### WORK ITEM
Scan the listing below for the word "back" and copy every line where it occurs.

===============

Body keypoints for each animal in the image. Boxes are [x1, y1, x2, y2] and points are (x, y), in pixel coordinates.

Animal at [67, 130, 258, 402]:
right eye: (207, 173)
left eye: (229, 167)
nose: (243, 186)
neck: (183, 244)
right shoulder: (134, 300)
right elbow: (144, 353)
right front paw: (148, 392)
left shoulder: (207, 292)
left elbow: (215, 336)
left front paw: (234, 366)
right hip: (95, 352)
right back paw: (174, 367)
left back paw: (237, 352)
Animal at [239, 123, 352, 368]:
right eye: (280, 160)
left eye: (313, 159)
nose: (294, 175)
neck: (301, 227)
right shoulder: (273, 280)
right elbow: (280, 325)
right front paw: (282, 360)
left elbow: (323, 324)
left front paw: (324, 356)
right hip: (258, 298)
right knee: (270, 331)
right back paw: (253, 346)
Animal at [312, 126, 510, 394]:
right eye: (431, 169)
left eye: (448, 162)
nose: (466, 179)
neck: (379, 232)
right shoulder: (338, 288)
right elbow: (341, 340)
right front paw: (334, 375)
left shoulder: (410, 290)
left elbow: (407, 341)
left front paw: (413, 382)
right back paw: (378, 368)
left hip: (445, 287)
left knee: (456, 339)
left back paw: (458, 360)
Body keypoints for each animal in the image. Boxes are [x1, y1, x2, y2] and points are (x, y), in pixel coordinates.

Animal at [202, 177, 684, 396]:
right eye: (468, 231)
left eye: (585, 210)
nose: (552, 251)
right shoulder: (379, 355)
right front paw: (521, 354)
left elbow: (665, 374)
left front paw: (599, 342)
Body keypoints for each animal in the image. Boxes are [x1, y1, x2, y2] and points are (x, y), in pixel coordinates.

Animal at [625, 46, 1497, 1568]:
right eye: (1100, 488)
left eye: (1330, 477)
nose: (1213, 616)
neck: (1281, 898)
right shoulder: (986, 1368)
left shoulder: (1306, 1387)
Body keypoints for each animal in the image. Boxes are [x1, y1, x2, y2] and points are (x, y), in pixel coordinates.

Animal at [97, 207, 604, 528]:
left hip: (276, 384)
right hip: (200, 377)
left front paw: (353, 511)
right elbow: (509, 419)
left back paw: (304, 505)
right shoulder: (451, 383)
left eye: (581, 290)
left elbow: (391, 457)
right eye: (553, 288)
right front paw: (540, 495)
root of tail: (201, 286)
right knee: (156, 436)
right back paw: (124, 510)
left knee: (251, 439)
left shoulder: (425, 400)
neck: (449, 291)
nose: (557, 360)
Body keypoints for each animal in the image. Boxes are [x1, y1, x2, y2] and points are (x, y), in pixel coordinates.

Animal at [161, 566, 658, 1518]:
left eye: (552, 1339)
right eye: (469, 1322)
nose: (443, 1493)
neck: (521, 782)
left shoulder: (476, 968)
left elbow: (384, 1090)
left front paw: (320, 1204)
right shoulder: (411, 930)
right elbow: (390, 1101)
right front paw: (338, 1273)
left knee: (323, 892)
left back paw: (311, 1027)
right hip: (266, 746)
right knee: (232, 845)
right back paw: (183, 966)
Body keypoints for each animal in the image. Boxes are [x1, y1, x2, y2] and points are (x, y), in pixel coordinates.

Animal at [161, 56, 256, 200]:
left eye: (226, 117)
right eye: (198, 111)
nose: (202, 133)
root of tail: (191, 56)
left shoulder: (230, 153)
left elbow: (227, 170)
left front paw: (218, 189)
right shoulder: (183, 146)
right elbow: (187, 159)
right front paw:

===============

### RESULT
right back paw: (174, 367)
left back paw: (237, 352)
right back paw: (253, 346)
right back paw: (378, 368)
left back paw: (458, 360)
left back paw: (304, 505)
right back paw: (124, 510)
left back paw: (311, 1027)
right back paw: (183, 966)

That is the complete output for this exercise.